BRIEF:
In the data below, which lines hold the word "timescale"? Copy them.

(Collection entries)

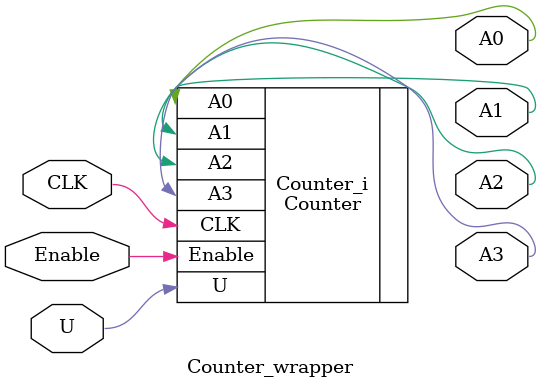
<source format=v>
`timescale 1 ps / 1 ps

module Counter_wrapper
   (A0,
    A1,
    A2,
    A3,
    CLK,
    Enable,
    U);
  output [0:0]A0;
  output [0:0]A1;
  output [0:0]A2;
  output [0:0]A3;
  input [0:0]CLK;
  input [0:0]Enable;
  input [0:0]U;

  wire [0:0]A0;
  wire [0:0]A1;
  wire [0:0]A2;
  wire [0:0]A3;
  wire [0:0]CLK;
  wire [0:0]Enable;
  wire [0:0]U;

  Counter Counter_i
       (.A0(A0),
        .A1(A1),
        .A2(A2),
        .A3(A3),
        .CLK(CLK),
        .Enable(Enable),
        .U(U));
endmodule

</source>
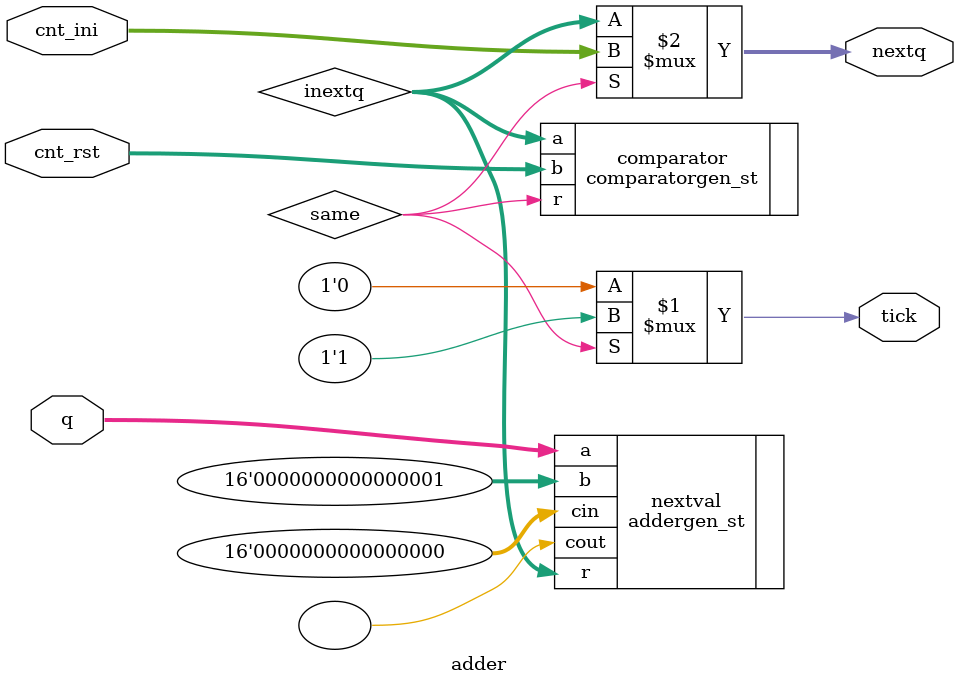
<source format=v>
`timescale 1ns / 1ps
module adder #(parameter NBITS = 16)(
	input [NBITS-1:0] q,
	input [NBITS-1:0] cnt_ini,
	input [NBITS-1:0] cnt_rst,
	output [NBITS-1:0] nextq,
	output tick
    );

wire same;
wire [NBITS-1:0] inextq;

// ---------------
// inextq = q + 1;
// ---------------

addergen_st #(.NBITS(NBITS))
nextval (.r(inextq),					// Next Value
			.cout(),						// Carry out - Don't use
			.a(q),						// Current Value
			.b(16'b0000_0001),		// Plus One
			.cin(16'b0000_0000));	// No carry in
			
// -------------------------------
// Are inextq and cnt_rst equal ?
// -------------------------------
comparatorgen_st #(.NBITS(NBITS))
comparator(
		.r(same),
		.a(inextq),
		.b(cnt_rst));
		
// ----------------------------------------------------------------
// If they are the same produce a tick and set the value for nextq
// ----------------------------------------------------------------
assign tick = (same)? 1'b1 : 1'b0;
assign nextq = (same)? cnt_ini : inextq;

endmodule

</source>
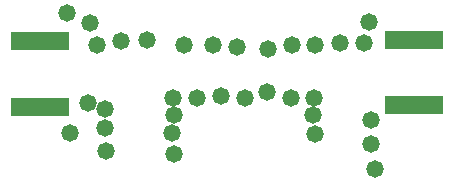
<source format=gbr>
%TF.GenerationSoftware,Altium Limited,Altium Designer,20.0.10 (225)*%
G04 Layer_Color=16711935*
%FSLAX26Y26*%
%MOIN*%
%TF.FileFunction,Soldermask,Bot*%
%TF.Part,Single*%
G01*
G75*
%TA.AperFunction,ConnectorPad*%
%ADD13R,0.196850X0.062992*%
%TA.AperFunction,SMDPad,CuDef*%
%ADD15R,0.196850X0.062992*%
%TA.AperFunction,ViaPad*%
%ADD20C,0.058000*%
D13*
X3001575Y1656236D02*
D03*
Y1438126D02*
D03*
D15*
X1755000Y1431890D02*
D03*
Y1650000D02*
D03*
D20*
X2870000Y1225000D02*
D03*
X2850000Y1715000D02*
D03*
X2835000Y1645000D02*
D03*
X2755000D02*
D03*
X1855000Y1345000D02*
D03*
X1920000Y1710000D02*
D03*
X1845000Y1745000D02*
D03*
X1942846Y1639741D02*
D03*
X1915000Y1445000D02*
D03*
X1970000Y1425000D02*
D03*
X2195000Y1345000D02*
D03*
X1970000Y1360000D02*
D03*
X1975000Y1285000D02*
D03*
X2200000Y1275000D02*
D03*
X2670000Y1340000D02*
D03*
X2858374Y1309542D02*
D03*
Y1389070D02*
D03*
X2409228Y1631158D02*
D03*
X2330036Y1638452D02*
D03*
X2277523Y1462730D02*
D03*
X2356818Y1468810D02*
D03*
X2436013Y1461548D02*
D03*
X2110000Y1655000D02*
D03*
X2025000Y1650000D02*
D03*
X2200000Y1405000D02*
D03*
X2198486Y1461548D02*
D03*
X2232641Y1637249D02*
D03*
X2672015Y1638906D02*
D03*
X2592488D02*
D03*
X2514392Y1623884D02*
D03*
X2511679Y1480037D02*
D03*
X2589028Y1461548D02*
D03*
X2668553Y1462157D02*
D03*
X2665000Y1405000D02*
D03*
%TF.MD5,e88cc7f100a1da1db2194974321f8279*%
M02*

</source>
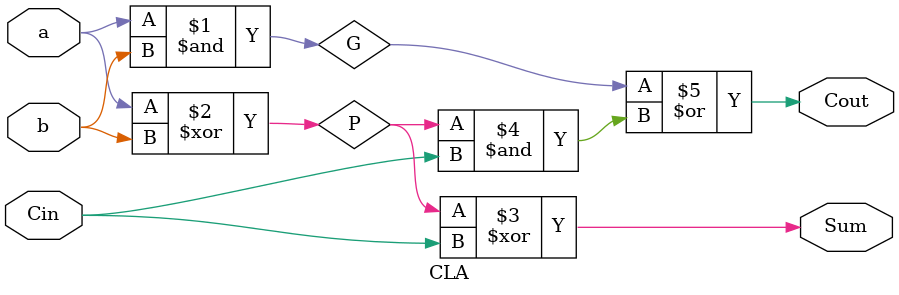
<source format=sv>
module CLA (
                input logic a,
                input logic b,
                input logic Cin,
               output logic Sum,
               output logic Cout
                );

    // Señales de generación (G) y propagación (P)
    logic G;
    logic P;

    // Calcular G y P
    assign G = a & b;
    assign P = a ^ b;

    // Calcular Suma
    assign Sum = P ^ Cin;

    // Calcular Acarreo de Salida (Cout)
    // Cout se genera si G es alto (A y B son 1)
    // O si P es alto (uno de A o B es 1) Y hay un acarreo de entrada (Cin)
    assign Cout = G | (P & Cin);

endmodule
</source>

RESULT FOR THIS EXERCISE:
`timescale 1 ps / 1 ps
`timescale 1ns / 1ps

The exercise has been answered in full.